Photo by Chris Keane/Reuters

Ted Cruz: Climate change believers are the new ‘flat-Earthers’

Ted Cruz is a modern day Galileo, according to the Texas Republican senator and newly minted presidential candidate.

In an interview with Texas Tribune political reporter Jay Root, Cruz likened criticism over climate change denial to the persecution that 17th century scientist Galileo faced for defying mainstream beliefs of his day.

RELATED: Why Ted Cruz probably frustrates the RNC

“What do they do? They scream, ‘You’re a denier.’ They brand you a heretic. Today, the global warming alarmists are the equivalent of the flat-Earthers,” Cruz said in the interview Tuesday. “It used to be [that] it is accepted scientific wisdom the Earth is flat, and this heretic named Galileo was branded a denier.”

(Fun fact: Fellow Texan and likely 2016 contender Rick Perry once made the same Galileo comparison in 2011. It didn’t go over well.)

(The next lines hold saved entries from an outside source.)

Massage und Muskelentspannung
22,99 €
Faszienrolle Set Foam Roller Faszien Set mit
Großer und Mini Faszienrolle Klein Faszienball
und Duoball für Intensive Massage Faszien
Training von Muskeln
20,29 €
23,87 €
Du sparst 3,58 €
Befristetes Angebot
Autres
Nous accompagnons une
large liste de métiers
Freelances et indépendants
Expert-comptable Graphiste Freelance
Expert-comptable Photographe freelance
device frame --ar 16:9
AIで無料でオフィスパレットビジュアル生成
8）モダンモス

Cruz continued to dig in. “I’m a big believer that we should follow the science, and follow the evidence. If you look at global warming alarmists, they don’t like to look at the actual facts and the data. The satellite data demonstrate that there has been no significant warming whatsoever for 17 years,” he said.

Heard that one before, too? Cruz has been using that factoid for years, most recently in an appearance on Late Night with Seth Meyers, where the senator made a quip about how the “snow and ice everywhere” seen during a recent trip to New Hampshire somehow backed up the satellite data demonstrating “zero warming whatsoever.”

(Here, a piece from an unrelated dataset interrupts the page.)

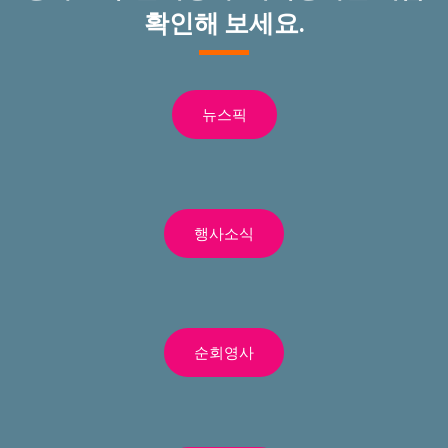
확인해 보세요.
뉴스픽
행사소식
순회영사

It’s a line from a long-debunked argument that climate change skeptics often lean on to refute global warming (“how can the Earth be warming while the Northeast experiences record snowfall?”). But countless experts say there’s one key problem with focusing on the last 17 years alone – not to mention citing satellite data rather than global land-ocean temperatures: It’s cherry-picking information.

RELATED: Ted Cruz is signing up for Obamacare

If you focus on the rate of warming, it’s true that temperatures have not changed as quickly since they peaked 17 years ago in 1998. Instead, warm peaks are now the new normal. Just look at a landmark joint announcement by NASA and the National Oceanic and Atmospheric Administration that 2014 was officially the hottest year on record. After that, 2010 was likely the next warmest year, followed by 2005 and finally 1998. (Cruz is in charge of NASA oversight as the chairman of the Senate Space, Science and Competitiveness Subcommittee in Congress.)

For the last month Cruz has been ridiculed for his views on climate change. On Sunday, California Gov. Jerry Brown slammed Cruz as “absolutely unfit” to run for president because of his “direct falsification of the existing scientific data.”